**DIRECTIONS FOR THIS TASK:** Every line below that holds the string "игрока" should be copied.

**PROVIDED DATA:**
--- --- ---

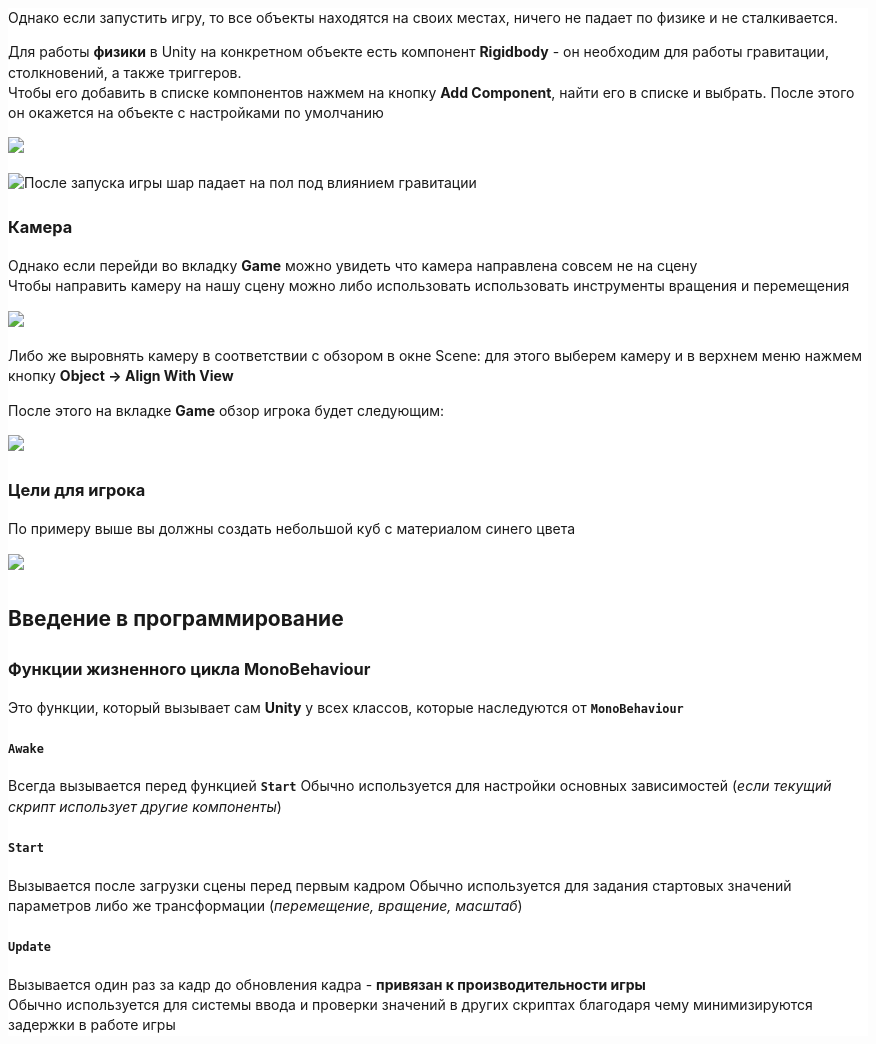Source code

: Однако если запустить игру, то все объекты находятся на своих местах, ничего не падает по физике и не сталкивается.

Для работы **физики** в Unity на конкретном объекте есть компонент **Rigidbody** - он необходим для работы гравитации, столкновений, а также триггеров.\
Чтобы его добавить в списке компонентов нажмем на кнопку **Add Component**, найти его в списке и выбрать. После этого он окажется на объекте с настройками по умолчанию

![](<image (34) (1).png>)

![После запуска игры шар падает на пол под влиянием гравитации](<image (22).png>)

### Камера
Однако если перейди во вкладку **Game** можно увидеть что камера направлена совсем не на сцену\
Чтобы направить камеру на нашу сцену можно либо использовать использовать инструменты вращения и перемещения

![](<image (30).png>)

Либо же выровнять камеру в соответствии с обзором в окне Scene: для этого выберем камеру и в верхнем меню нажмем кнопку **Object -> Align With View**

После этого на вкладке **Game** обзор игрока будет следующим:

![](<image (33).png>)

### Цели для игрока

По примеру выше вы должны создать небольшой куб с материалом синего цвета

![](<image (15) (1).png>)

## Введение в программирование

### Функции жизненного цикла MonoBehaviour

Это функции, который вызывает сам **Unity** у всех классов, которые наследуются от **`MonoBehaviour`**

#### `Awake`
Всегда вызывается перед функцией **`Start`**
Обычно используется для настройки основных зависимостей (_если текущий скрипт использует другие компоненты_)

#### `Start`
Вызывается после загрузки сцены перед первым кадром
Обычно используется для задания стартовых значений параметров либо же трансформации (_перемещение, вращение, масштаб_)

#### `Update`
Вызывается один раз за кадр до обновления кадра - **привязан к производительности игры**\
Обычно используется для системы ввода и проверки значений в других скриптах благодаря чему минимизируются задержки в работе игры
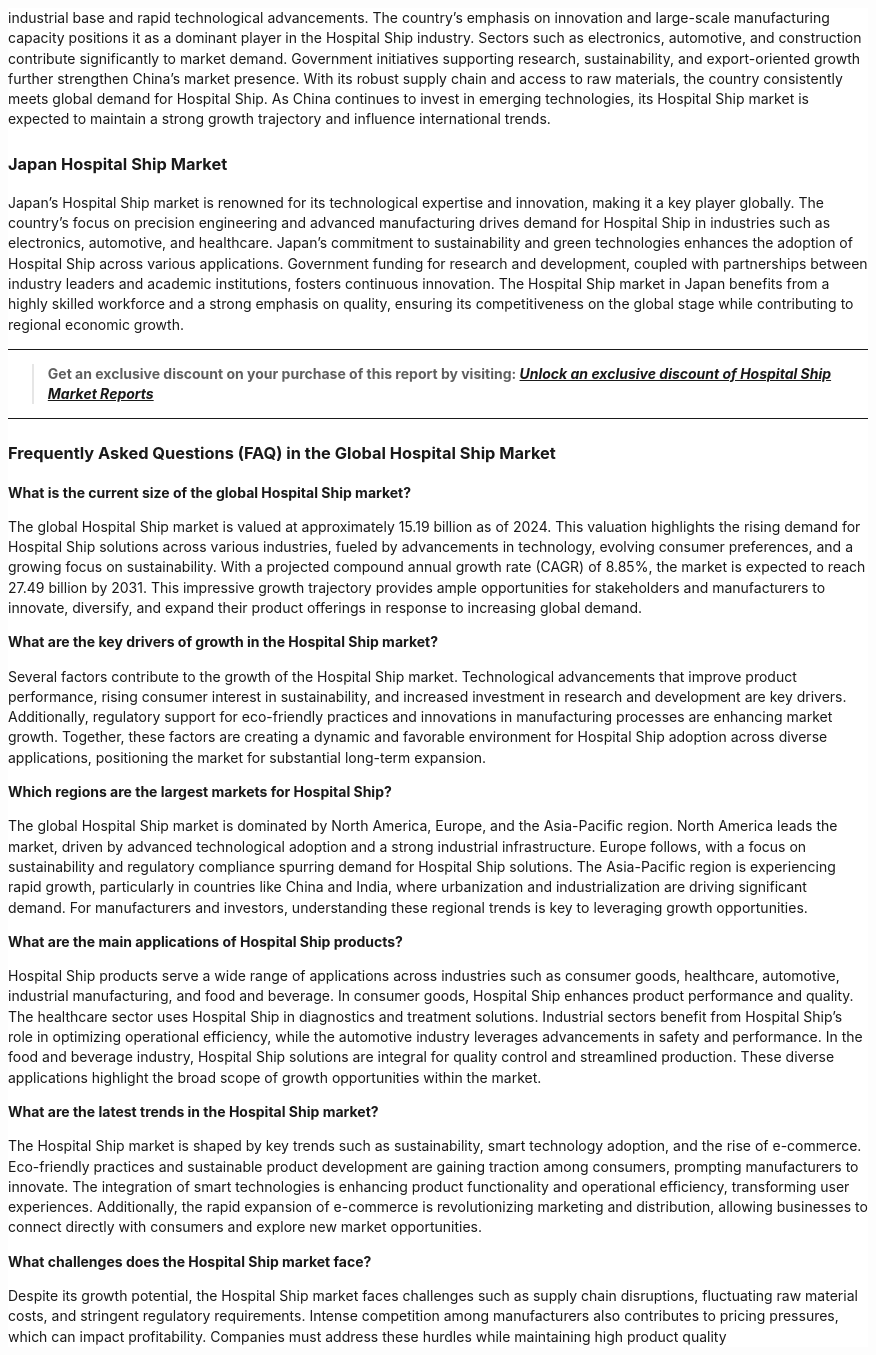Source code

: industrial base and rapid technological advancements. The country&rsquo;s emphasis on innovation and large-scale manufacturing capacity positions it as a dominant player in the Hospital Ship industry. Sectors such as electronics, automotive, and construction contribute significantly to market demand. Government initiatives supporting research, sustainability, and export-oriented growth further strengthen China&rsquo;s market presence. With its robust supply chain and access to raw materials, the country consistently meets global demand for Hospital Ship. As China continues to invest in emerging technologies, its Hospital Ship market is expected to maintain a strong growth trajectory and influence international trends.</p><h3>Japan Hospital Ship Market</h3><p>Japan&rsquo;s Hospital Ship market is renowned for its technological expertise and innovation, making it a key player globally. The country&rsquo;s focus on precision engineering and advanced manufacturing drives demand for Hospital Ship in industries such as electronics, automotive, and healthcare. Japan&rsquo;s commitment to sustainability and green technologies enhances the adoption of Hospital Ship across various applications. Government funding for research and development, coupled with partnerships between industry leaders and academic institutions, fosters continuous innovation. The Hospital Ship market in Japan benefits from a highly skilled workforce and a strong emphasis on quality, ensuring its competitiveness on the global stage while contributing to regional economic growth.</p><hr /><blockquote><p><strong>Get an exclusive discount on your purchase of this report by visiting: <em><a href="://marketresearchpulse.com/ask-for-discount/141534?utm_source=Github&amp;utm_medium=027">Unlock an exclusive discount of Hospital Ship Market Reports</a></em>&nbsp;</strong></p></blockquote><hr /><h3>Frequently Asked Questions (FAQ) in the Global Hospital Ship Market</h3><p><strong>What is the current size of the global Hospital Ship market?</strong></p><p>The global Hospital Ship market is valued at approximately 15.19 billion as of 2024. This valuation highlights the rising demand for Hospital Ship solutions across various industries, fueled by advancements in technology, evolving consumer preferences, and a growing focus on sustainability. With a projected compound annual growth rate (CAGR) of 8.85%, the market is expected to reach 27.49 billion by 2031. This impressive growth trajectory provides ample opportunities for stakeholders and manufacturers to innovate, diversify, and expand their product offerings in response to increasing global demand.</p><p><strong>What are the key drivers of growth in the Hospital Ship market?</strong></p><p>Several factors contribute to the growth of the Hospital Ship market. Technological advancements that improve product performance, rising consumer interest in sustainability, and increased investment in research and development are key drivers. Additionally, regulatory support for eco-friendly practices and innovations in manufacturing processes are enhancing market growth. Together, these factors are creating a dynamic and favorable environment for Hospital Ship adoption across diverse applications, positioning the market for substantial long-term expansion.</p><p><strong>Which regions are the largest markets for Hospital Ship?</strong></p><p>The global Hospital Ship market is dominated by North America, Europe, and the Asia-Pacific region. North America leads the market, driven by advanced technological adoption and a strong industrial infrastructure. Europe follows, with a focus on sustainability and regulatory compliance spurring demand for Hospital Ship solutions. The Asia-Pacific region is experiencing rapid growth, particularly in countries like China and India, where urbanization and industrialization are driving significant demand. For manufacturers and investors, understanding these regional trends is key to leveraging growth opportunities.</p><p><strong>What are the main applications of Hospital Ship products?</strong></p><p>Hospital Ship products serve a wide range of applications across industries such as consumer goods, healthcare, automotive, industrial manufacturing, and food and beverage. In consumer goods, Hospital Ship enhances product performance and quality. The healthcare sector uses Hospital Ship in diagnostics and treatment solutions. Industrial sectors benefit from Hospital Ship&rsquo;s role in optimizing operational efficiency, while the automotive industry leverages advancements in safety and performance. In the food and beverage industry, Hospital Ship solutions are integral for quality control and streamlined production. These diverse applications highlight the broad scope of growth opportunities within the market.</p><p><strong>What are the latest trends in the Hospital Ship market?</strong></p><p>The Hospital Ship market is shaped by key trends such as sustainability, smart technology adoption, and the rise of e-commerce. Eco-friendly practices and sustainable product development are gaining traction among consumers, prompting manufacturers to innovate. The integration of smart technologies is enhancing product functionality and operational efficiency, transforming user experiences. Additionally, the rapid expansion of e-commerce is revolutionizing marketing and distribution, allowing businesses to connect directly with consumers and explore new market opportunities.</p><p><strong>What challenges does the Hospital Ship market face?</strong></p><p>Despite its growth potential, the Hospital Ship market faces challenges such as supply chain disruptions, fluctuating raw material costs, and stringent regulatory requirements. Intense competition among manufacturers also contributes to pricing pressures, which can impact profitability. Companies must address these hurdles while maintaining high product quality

--- --- ---

**PROBLEM SOLUTION:**
После этого на вкладке **Game** обзор игрока будет следующим:
### Цели для игрока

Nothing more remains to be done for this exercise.